« Un tour pour les couleurs », 2001
Pour moi, le point de départ d’un poème n’est pas une émotion, un sentiment ou une idée. Ce n’est pas l’Amour, ce n’est pas une femme, ce n'est pas La Femme - quoique l'idéal féminin, la femme qui n'existe pas, la femme absente, y joue son rôle. Ce n’est pas non plus la Souffrance ou la Bonté, la Pitié, une Solidarité D'Opprimé, le Désir D'Améliorer Le Monde, un de ces sentiments chaud et gras, ronflant, de bazar, sensuel, larmoyant, sirupeux et séraphique, dont je pourrrais être fier, un beau sentiment, genre qui me sortirait de ma solitude et me ferait bien considérer. 

Ce n’est pas non plus un condensé de roman. Ce n’est pas un ressassement. Aucunement. Dents serrées sur ce qui n’est pas à dire. Et ce n’est pas non plus la volonté d’écrire un poème. Et – ce qui est encore pire à dire - ce ne sont pas des mots. Pas encore. C’est quelque chose d’avant les mots.

Parce que (j'en suis de plus en plus convaincu), si vous êtes poète de naissance, c’est-à-dire fatalement, c'est-à-dire orphelinement - orphelin de poésie, c'est à dire d'Orphée (sinon rien ne s'explique) -, vous n’êtes pas à l’aise dans votre langue.
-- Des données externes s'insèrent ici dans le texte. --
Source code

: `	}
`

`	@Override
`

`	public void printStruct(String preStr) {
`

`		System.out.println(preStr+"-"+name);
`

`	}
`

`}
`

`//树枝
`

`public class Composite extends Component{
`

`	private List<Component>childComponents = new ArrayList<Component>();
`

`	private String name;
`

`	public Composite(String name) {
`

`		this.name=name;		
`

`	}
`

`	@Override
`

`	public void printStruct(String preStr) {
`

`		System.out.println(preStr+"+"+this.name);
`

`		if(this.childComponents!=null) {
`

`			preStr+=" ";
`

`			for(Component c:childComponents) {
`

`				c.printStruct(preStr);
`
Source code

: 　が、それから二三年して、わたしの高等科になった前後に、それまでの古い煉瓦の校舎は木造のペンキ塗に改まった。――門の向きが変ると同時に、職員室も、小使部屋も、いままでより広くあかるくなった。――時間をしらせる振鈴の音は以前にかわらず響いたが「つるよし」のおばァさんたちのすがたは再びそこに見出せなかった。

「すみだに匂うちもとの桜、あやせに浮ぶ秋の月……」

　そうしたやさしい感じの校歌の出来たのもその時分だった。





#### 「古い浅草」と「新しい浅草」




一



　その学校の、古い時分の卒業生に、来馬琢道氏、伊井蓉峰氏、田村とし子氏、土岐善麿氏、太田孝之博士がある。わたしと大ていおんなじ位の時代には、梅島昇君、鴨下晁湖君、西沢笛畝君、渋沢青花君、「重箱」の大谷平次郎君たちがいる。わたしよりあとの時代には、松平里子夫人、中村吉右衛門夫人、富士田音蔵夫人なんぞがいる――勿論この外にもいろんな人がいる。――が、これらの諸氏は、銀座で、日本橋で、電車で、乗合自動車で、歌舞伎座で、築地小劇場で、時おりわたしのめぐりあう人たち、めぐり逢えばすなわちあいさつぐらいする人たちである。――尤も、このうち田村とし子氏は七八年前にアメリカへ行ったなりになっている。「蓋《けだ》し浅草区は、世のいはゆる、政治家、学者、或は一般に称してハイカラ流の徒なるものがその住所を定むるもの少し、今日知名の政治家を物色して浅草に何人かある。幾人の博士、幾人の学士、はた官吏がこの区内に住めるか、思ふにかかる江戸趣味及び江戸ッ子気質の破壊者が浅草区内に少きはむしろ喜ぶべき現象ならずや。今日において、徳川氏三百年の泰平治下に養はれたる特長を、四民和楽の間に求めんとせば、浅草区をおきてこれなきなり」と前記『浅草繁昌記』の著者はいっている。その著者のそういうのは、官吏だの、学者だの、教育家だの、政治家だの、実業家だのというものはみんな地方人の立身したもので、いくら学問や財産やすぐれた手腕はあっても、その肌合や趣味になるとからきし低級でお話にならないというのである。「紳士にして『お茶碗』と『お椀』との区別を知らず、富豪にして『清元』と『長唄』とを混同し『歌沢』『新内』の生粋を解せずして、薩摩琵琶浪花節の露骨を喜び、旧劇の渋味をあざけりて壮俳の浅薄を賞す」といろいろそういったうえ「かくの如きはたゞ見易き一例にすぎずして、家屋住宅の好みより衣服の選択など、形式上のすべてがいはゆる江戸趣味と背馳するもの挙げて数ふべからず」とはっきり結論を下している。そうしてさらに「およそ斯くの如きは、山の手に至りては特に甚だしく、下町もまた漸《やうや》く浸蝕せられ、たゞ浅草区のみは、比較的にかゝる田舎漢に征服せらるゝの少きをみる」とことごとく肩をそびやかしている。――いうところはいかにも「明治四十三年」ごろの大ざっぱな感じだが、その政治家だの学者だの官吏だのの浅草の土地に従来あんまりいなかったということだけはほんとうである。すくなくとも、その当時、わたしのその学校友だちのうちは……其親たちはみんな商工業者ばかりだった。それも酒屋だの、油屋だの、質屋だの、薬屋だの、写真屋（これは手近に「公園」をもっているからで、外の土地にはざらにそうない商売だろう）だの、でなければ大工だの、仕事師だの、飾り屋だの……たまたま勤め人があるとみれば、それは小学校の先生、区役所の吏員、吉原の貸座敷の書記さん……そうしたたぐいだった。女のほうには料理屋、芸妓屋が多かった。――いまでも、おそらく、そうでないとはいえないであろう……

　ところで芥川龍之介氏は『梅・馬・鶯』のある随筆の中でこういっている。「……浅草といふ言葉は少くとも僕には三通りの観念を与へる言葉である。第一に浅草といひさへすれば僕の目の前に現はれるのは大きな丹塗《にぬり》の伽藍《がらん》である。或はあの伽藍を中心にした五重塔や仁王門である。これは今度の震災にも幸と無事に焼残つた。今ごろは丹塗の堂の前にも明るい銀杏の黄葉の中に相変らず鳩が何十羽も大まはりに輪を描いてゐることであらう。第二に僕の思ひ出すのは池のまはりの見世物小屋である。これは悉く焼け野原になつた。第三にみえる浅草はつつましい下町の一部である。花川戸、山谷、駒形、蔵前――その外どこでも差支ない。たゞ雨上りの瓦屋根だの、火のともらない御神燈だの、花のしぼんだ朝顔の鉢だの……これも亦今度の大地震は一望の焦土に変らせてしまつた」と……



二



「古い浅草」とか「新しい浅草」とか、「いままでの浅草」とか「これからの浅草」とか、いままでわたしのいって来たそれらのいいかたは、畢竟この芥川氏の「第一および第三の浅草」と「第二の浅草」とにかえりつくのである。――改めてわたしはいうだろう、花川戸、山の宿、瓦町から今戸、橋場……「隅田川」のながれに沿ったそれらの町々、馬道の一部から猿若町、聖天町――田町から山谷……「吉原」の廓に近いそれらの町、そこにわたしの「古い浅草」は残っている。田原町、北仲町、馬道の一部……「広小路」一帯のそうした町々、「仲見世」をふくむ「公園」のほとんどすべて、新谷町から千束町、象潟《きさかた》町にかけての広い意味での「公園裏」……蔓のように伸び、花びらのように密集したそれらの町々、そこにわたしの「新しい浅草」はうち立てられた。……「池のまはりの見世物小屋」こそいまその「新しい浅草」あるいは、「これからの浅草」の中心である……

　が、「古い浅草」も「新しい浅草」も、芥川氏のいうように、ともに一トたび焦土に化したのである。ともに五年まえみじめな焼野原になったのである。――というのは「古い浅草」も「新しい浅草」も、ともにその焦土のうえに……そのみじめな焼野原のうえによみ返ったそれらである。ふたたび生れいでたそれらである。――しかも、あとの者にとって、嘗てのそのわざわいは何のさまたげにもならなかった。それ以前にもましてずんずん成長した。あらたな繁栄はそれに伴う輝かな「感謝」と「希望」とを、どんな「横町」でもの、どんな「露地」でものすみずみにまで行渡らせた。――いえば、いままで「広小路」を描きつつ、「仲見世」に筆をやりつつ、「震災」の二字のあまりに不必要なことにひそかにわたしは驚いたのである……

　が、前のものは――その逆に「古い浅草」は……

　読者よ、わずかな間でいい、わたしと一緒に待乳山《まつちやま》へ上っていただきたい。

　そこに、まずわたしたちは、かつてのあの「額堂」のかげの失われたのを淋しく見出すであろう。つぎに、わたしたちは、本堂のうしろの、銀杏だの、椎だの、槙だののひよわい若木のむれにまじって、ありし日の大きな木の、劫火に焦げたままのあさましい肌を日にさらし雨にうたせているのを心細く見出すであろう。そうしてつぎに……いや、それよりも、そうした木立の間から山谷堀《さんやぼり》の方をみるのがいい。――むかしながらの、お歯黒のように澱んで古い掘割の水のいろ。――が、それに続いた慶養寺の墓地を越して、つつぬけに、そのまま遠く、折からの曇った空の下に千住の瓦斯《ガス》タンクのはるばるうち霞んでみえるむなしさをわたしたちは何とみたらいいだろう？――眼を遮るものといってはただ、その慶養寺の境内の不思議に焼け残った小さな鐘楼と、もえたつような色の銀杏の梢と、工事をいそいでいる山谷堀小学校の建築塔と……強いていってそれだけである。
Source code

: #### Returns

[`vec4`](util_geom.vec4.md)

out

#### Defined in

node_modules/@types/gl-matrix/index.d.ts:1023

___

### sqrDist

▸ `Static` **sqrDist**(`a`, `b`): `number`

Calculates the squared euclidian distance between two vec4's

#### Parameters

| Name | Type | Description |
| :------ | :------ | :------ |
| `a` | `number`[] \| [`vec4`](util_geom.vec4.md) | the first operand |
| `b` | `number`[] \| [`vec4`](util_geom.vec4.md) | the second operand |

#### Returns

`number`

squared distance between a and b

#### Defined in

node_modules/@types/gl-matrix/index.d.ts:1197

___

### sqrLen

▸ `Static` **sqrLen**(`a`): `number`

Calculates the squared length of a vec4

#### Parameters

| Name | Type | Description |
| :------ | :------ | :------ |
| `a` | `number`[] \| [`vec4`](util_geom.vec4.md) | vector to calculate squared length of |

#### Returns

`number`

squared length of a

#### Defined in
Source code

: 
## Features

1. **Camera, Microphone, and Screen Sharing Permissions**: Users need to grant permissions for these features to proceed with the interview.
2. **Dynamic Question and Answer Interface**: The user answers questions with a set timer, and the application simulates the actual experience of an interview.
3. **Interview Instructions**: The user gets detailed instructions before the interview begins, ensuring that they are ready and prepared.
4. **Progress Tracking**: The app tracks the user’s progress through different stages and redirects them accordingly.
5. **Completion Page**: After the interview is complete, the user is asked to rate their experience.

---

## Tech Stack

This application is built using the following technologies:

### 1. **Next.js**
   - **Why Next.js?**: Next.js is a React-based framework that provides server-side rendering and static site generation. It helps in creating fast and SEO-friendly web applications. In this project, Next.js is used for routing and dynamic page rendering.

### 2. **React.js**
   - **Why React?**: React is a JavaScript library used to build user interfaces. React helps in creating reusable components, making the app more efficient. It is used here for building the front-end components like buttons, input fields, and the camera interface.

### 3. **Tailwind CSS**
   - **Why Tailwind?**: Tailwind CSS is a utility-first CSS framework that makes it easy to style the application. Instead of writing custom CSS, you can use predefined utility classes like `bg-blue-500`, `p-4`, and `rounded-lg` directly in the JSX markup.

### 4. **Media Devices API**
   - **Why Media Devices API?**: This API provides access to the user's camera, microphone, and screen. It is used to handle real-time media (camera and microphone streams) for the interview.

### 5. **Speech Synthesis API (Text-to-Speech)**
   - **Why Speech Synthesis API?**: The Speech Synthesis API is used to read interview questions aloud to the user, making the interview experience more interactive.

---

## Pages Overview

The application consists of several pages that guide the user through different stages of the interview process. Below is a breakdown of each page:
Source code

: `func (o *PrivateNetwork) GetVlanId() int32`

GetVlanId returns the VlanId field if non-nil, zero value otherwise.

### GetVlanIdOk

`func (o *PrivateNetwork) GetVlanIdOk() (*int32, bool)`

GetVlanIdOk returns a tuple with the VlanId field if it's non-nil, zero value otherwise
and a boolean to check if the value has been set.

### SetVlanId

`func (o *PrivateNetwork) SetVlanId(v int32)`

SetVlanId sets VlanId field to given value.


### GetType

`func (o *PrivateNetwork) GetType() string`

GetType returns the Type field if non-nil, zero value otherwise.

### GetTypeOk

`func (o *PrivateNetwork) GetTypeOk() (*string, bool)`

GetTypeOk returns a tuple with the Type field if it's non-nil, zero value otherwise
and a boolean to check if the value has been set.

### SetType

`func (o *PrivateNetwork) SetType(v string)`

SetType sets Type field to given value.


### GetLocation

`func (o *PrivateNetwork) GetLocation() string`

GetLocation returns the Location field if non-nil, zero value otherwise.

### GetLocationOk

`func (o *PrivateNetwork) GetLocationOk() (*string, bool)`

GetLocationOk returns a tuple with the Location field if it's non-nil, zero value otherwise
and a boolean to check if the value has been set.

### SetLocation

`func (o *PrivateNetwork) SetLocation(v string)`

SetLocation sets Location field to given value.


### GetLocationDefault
Vous ne la sentez pas comme votre langue, vous la sentez comme celle des autres. De ceux qui ont leur place dans la société où vous vous trouvez. Qui en sont les possédants. À quelque titre que ce soit. D'en haut ou d'en bas. Vous pas. Vous n'y avez aucune place. En aucune manière. Vous y êtes tombé de travers. Irréconciliablement. Pour cette vie en tout cas. C'était pourtant bien parti. Mais ça a mal tourné. Dieu merci.

Et donc, pour cette vie, c'est raté. Socialement. Dès le départ ou à peu près. Plus votre affaire.

Pour commencer, vous n’aimiez pas la façon dont les français parlaient. Riaient, pleuraient, chantaient. Se plaignaient. Et mangeaient. C'est une chose que vous avez été long à déceler. Leur épouvantable façon de parler, de pleurer, de rire, et surtout de manger. Et de ne jamais remercier. Vous n'aimiez pas la façon dont ils buvaient. Vous n'aimiez pas la façon dont les Américains leur avaient appris à fumer après la Résistance à laquelle ils n'avaient pas participé. En un mot vous n’aimiez pas ‘’l’esprit français’’.

Vous soupçonniez qu’il y avait eu un traficotage dans votre langue, avant qu'on vous l'apprenne. Vous soupçonniez qu’on vous avait appris à parler une langue qui n'était pas vraie.

Avec le temps, vous avez compris que vous n’aimiez pas ce qu'était devenu le français, pas plus quvous n’aimez ce qu’est devenue la France, parce que vous avez une autre idée de ce que c'est qu'une communauté, un territoire et une langue. Parce que vous voyez que la France n’a pas changé depuis qu’elle s'appelle, plus germaniquement que franchement, "franque", c’est-à-dire le pays d'un peuple qui ne peut plus concevoir la vérité. Conquis & décomposé. D'un peuple qui n’est plus un peuple, s'il en a jamais été un, avant d'être Celte, guerrier et mangeur de viande. D'une masse de gens soumis. Bigarrée, me direz-vous, cette masse… D'autant plus impuissante. Ce qui se joue là est une constante dans l’histoire des Français.

Quand un peuple qui n'est plus pleurera-t-il sa vraie misêre ?

La poésie n'est pas faite pour vous réconcilier avec ses idoles. Elle n'est pas faite pour vous aider à transiger avec les mangeurs de viande. Elle est faite pour que vous n'en entendiez plus parler. Pour les fuir. Déguerpir. Vous en dépêtrer. Pour que vous inventiez votre langue. C'est la suprême façon d'en sortir. En créant un autre monde. En écho avec d'autres irréductibles. Une friche, un terrain vague où la parole imposée meurt pour renaître libérée. Il y a là une nécessité. Osirinienne. Destruction/Reconstruction. Mort/Renaissance.

C’est pourquoi vous avez eu besoin de remonter en amont du français. Pas seulement au latin, au grec, au celte, à l'hébreux, au sanskrit, à l’égyptien, mais aux patois locaux, d’ici et d’ailleurs, et dans le vôtre, de patois - celui que vous parlez seul -, à l’essentiel. C'est-à-dire à l'élémentaire. Aux phonèmes. À l’endroit où la langue s’invente. À la Bouche d’Ombre, comme disait Victor Hugo. À la Boca.